Wednesday, 13 December 2006 3:14 am

This is a comic strip that Matt Groening did back in 1982, a few years after moving to L.A.. My guess is that he was having a very similar experience to yours.

www.geocities.com/lifeinhellperson/lih006.html

On the upside, this was the very same cartoon that James L. Brooks saw that got him to hire Groening for The Tracey Ullman show, and later The Simpsons, so perhaps this post will drive you to similar glorious heights.

(For some reason, blog-city is putting a space between the "0" and the "6" at the end of the link. Just erase the space in the address bar and the link should work.)


2. RØB left...
Wednesday, 13 December 2006 11:10 am :: http://www.pancakeproductions.net

Have you tried Liquid Nails on that mirror?

Seriously though, that's a drag.


3. RØB left...
Wednesday, 13 December 2006 11:11 am :: http://www.pancakeproductions.net

Also, that LIFE IN HELL comic reminds me of L.A. STORY.


4. Carol left...
Wednesday, 13 December 2006 2:33 pm

Would you accept roast beef?


5. PATRICK WALSH left...
Wednesday, 13 December 2006 4:25 pm

Jackson,

Perhaps if James L. Brooks is googling sperm donation in the next few days, our paths will cross...

Rob,

Not sure what Liquid Nails is, but it's got to work better than the JB-Weld.

Carol,

Will there be seasoning on the roast beef?


6. RØB left...
Wednesday, 13 December 2006 4:51 pm :: http://www.pancakeproductions.net

Liquid nails is a glue product that performs exactly as its name suggests; super-strong when it dries, to the point of virtual unbreakability.

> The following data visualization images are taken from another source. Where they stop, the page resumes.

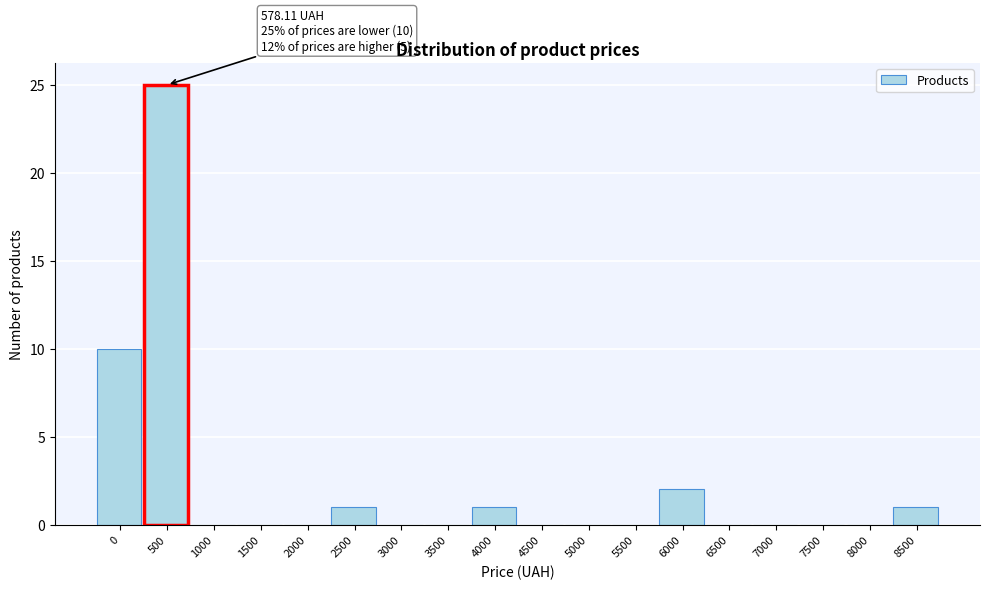

Reading left to right, what are all the values shown in this chart?

0=10	500=25	1000=0	1500=0	2000=0	2500=1	3000=0	3500=0	4000=1	4500=0	5000=0	5500=0	6000=2	6500=0	7000=0	7500=0	8000=0	8500=1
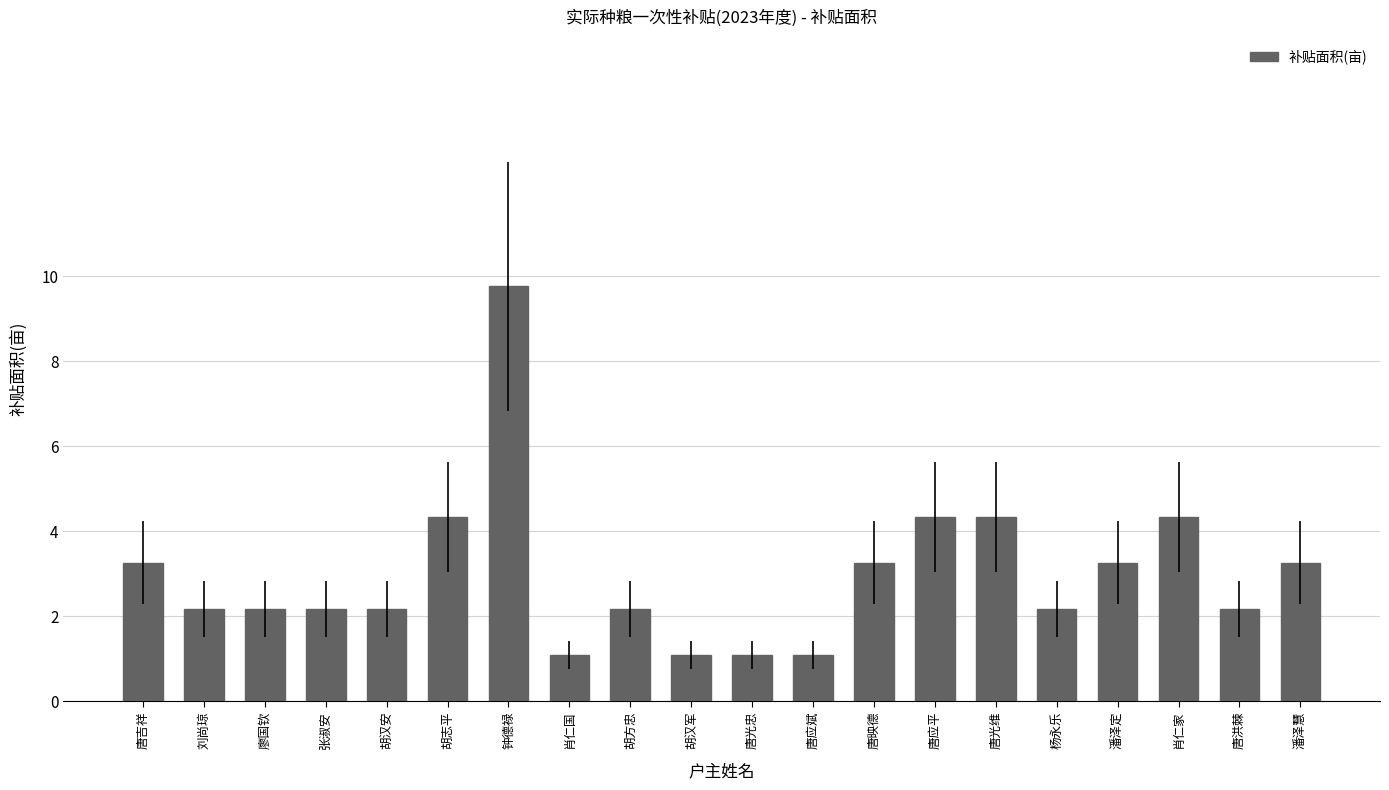

What is the difference between the maximum and minimum values?

8.7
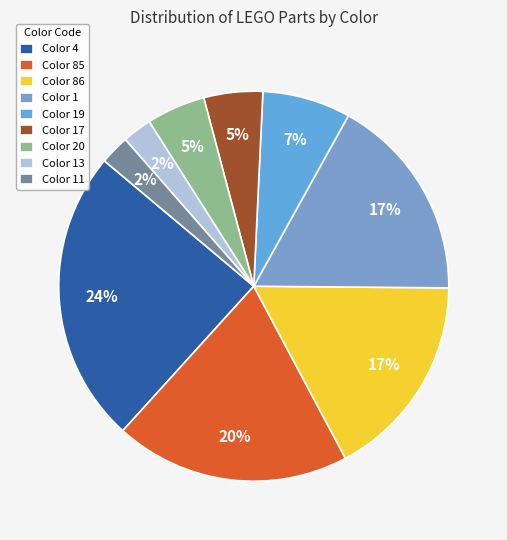

Count the number of slices in the pie.

9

You need a chaulking gun (like $3 at Wal-Mart or the like?), the stuff is like 99¢ for a huge tube and I think it'd work better than the JB Weld.


7. M. Kemper Brown left...
Wednesday, 13 December 2006 5:43 pm

My car has the same driver side door feature. Jason and I went out for dinner and a movie the other night. The movie ends, we walk out to the car and I have to open the door for him. Major-league Gay.


8. Mikey left...
Wednesday, 13 December 2006 8:31 pm :: http://www.heteroerotica.blogspot.com

While somebody could have interprated all these problems by saying the car "has a lot of character," it'd probably be more like "this car is a mental deficent character, with a serrated knife for a penis."

But seriously, you're keeping the car, right? -M


9. Jason left...
Thursday, 14 December 2006 11:17 am

Yeah, about that night Kemper, while I was swept off my feet by your chivalry, I have to explain to you ONCE AGAIN that I don't swing that way. I mean, I've tried, Lord knows I've tried... but it's just not in me.

Oh, and next Wednesday, I suggest you and Matt join us for trivia. This week was so easy that Evan and I were pretty confident we would have a decent shot as our own team, as long as we had a little help from our freinds, aka: you. (Got that? Just friends, nothing more. What's next? Chocolates?)


10. Patrick Walsh left...
Thursday, 14 December 2006 11:30 am

Brown,

Did you buckle him in?

Mikey,

No man, the car is done. I'll be real lucky if it makes it to the trade-in site without a tow.

Jason,

Ever hear of a telephone? Electronic mail? Who uses a blog comment board to ask friends to hang out?